Clear Sky Science · fr
Des GlycoARN complexés avec l’héparane sulfate régulent la signalisation VEGF-A
Comment les cellules ajustent finement les signaux de formation des vaisseaux
Les vaisseaux sanguins ne surgissent pas partout où des signaux de croissance apparaissent — ils doivent être précisément régulés pour nourrir les tissus sans alimenter les tumeurs ni provoquer de cécité. Cet article révèle un « frein » inattendu sur un signal majeur de néovascularisation appelé VEGF-A. Les auteurs montrent que de petits fragments d’ARN, décorant l’extérieur des cellules en association avec des sucres et des protéines, peuvent atténuer le message de VEGF-A, modifiant ainsi notre compréhension du langage que les cellules utilisent à leur surface.

Un rôle surprenant de l’ARN à la surface cellulaire
Depuis des décennies, les biologistes savent que la couche externe de la cellule, riche en protéines décorées de sucres appelées protéoglycanes à héparane sulfate, aide à capturer les facteurs de croissance et à les présenter à leurs récepteurs. Parallèlement, des observations isolées laissaient entendre que des fragments d’ARN extracellulaires pouvaient influencer la croissance des vaisseaux, mais les acteurs et les mécanismes restaient flous. Des travaux récents ont montré que certains petits ARN sont chimiquement liés à des sucres complexes pour former des « glycoARN », et que certaines protéines liant l’ARN apparaissent également à la surface cellulaire, se regroupant avec ces ARN. La nouvelle étude pose une question précise : ces minuscules îlots ARN–protéine à la membrane contrôlent-ils réellement la réception des signaux de croissance comme VEGF-A ?
Assembler des îlots ARN–protéine groupés avec des chaînes sucrées
En utilisant des écrans CRISPR en aval à l’échelle du génome et de la microscopie à haute résolution, les chercheurs ont découvert que des chaînes de sucres spécifiques — l’héparane sulfate avec des décorations de sulfate particulières — sont des échafaudages essentiels pour l’assemblage de ces amas ARN–protéine, qu’ils appellent ribonucléoprotéines à la surface cellulaire (csRNPs). Lorsque des enzymes clés qui construisent ou sulfater l’héparane sulfate ont été éliminées, les amas de glycoARN et de leurs protéines partenaires ont disparu de la surface, bien que les ARN et protéines soient toujours présents à l’intérieur des cellules. Des enzymes qui clivent les chaînes d’héparane sulfate à la surface ou qui bloquent chimiquement la sulfation ont eu le même effet. Ces résultats montrent que des chaînes d’héparane sulfate intactes et correctement sulfates organisent les csRNPs en îlots nanoscopiques à la membrane.

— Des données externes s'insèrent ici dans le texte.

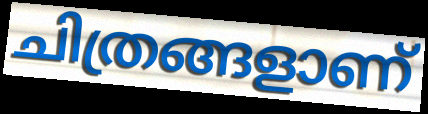
ചിത്രങ്ങളാണ്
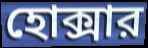
হোক্সার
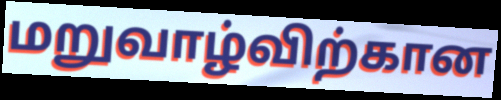
மறுவாழ்விற்கான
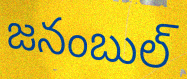
జనంబుల్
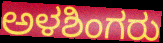
ಅಳಶಿಂಗರು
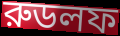
রুডলফ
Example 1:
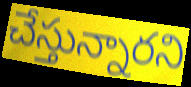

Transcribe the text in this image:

చేస్తున్నారని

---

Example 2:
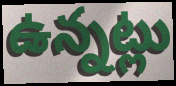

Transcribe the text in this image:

ఉన్నట్లు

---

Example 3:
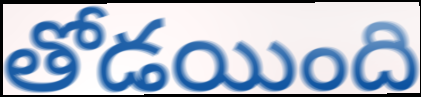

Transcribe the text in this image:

Les amas d’ARN font office de freins sur un puissant signal pro-vasculaire
L’équipe s’est ensuite tournée vers des cellules endothéliales humaines, qui tapissent les vaisseaux et répondent au VEGF-A. Ils ont constaté que ces cellules exposent aussi des amas csRNP ancrés à l’héparane sulfate. Le traitement des cellules vivantes par des RNases, enzymes qui dégradent l’ARN, a éliminé la composante ARN sans perturber les chaînes sucrées sous-jacentes. Dans ces conditions, la forme la plus courante de VEGF-A qui se lie à l’héparane (VEGF-A165) a déclenché une activation beaucoup plus forte de la voie de signalisation ERK en aval, tandis qu’une forme plus courte dépourvue de la queue liant l’héparane (VEGF-A121) est restée inchangée. Davantage de molécules de VEGF-A165 se sont liées à la surface cellulaire après la suppression de l’ARN, alors que les niveaux de récepteur restaient identiques. Dans des dispositifs microfluidiques 3D, les cellules endothéliales exposées aux RNases ont pénétré plus loin dans des gels de collagène et formé des structures tubulaires de manière plus robuste, indiquant que la destruction de l’ARN de surface libère un comportement pro-angiogénique.

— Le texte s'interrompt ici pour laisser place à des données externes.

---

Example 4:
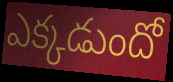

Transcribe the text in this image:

ఎక్కడుందో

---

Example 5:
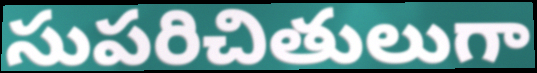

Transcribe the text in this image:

సుపరిచితులుగా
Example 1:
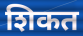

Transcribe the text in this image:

शिकत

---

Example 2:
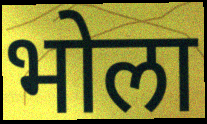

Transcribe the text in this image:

भोला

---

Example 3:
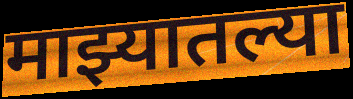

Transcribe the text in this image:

माझ्यातल्या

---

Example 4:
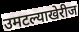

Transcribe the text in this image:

उमटल्याखेरीज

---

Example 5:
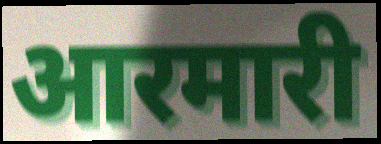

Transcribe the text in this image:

आरमारी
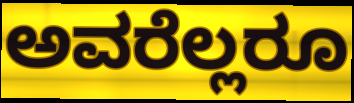
ಅವರೆಲ್ಲರೂ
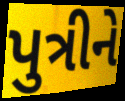
પુત્રીને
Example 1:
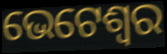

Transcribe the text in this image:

ଭେଟେଶ୍ୱର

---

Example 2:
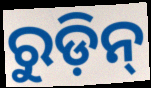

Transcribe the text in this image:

ରୁଡ଼ିନ୍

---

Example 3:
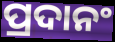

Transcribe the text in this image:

ପ୍ରଦାନଂ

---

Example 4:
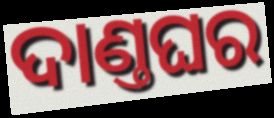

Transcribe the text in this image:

ଦାଣ୍ତଘର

Disséquer comment VEGF-A perçoit l’ARN versus les sucres
Pour sonder le mécanisme, les auteurs ont montré que le VEGF-A165 se lie directement à certains petits ARN, y compris de nombreux glycoARN connus, via sa région C-terminale chargée positivement — la même région qui se lie à l’héparane sulfate. Ils ont conçu une version subtilement modifiée de VEGF-A165 dans laquelle des résidus d’arginine clés de cette queue ont été remplacés par des lysines. Ce mutant a conservé sa charge globale positive et continuait à interagir avec les chaînes d’héparane sulfate, mais il se liait mal aux glycoARN et est devenu largement insensible au traitement par RNase. Dans les cellules endothéliales, le mutant a produit une activation ERK plus forte et plus résistante aux RNases que le VEGF-A165 normal, reproduisant de près l’effet de la suppression de l’ARN à la surface. Chez la souris vivante, l’injection de ce mutant dans l’œil a provoqué une croissance vasculaire rétinienne plus exubérante que la protéine normale. Chez l’embryon de zebrafish, la surexpression de la version mutante de Vegfa a perturbé le patronage normal des vaisseaux et augmenté le nombre de cellules endothéliales.

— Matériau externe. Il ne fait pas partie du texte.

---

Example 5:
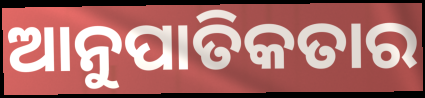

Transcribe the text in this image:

ଆନୁପାତିକତାର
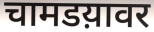
चामडय़ावर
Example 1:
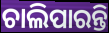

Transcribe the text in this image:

ଚାଲିପାରନ୍ତି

Du mécanisme de base aux implications plus larges
Enfin, les auteurs ont montré que fusionner la queue liant l’héparane du VEGF-A à une protéine de signal non apparentée, Wnt3a, pouvait rediriger l’activité de Wnt : attacher la queue normale réduisait les changements développementaux induits par Wnt, tandis qu’attacher la queue insensible à l’ARN les renforçait. Ensemble, ces expériences soutiennent un modèle dans lequel les amas csRNP, ancrés par un héparane sulfate spécifiquement sulfates, se lient au VEGF-A et à des facteurs apparentés pour tempérer leur activité. Quand la composante ARN est retirée ou quand les facteurs de croissance perdent leur capacité à détecter l’ARN, l’équilibre bascule vers une signalisation plus forte et un développement vasculaire altéré chez plusieurs espèces.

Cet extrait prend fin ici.